Dans cette vision, nous considérons que toute tradition, spiritualité ou religion, est authentique
dans la mesure elle développe l’harmonie et la paix fondamentales ; c’est le critère
essentiel. De plus, une voie qui permet de réaliser ces qualités au niveau ultime ou absolu n’est
pas seulement authentique mais aussi complète. Au contraire, une tradition qui générerait
dysharmonie et guerre serait pervertie ou malsaine.
Toutes les traditions authentiques partagent ainsi un dénominateur commun éthique et
spirituel. Celui-ci est précisément constitué par les valeurs essentielles au développement et à la
réalisation de l’harmonie, de la paix et du bonheur. C’est ce qui fait sa valeur et sa pertinence
universelle et permet d’envisager une vision éthique et spirituelle globale.

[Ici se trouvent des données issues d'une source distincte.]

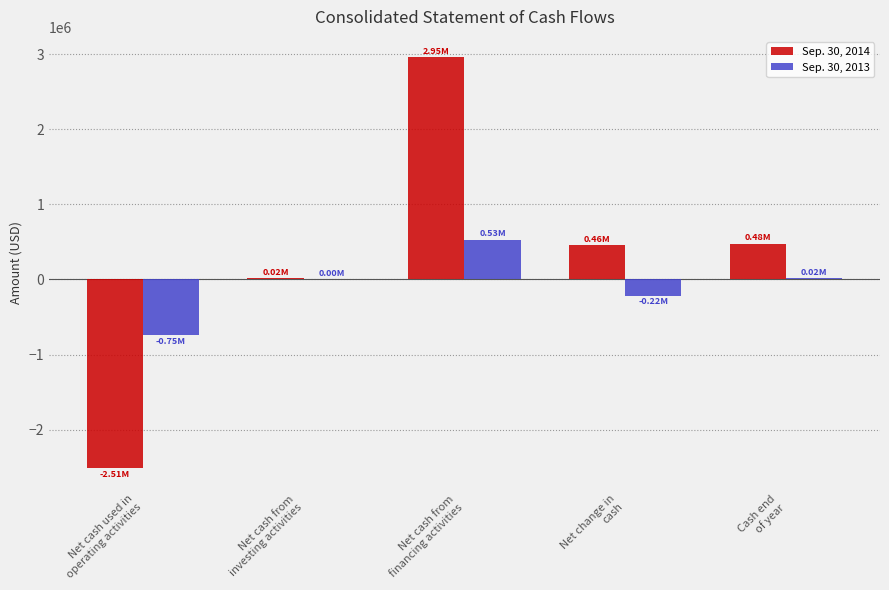

Does the chart contain stacked bars?

No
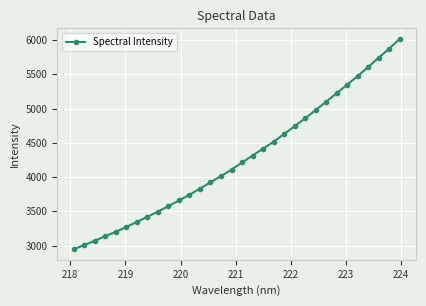

What is the difference between the maximum and minimum values?

3072.6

L’éthique universelle peut s’établir à partir du constat que nous sommes tous égaux dans
notre motivation au bien-être : tout vivant aspire au bonheur et à éviter la souffrance. Dans
cette motivation, autrui est naturellement mon semblable. Ainsi nous pouvons tous nous
rejoindre dans le principe de non-violence qui consiste à éviter de faire subir à autrui la violence
ou la souffrance dont je ne voudrais pas moi-même être victime : “ Ne fais pas à autrui ce que
tu ne voudrais qu’il te fasse ”. Cette règle, nommée Règle d’or de l’éthique, est non seulement
la base commune de toutes les traditions authentiques mais peut aussi être considérée comme
le principe fondamental d’où procèdent les différents préceptes et entraînements éthiques
enseignés par toutes les traditions, agnostiques ou croyantes.
Remarquez que cette approche a un caratère médical plutôt que juridique. Elle transmet
l’intelligence de la santé et du bien-être plutôt que les raisons de lois et les commandements. Elle
procède de la santé fondamentale de la vie et elle l’enseigne. D’un côté est l’harmonie de la
réalité ou de l’être ; c’est la santé fondamentale analogue à la santé physique pour l’organisme,
et cet état est naturellement bien-être et bonheur. D’un autre côté est la dysharmonie ; c’est la
réalité déformée ou l’être brouillé par les interférences que sont les illusions, un état de
dysfonctionnement analogue à la maladie et qui provoque évidemment mal-être et souffrance.
La thérapie sacrée est la voie de la guérison.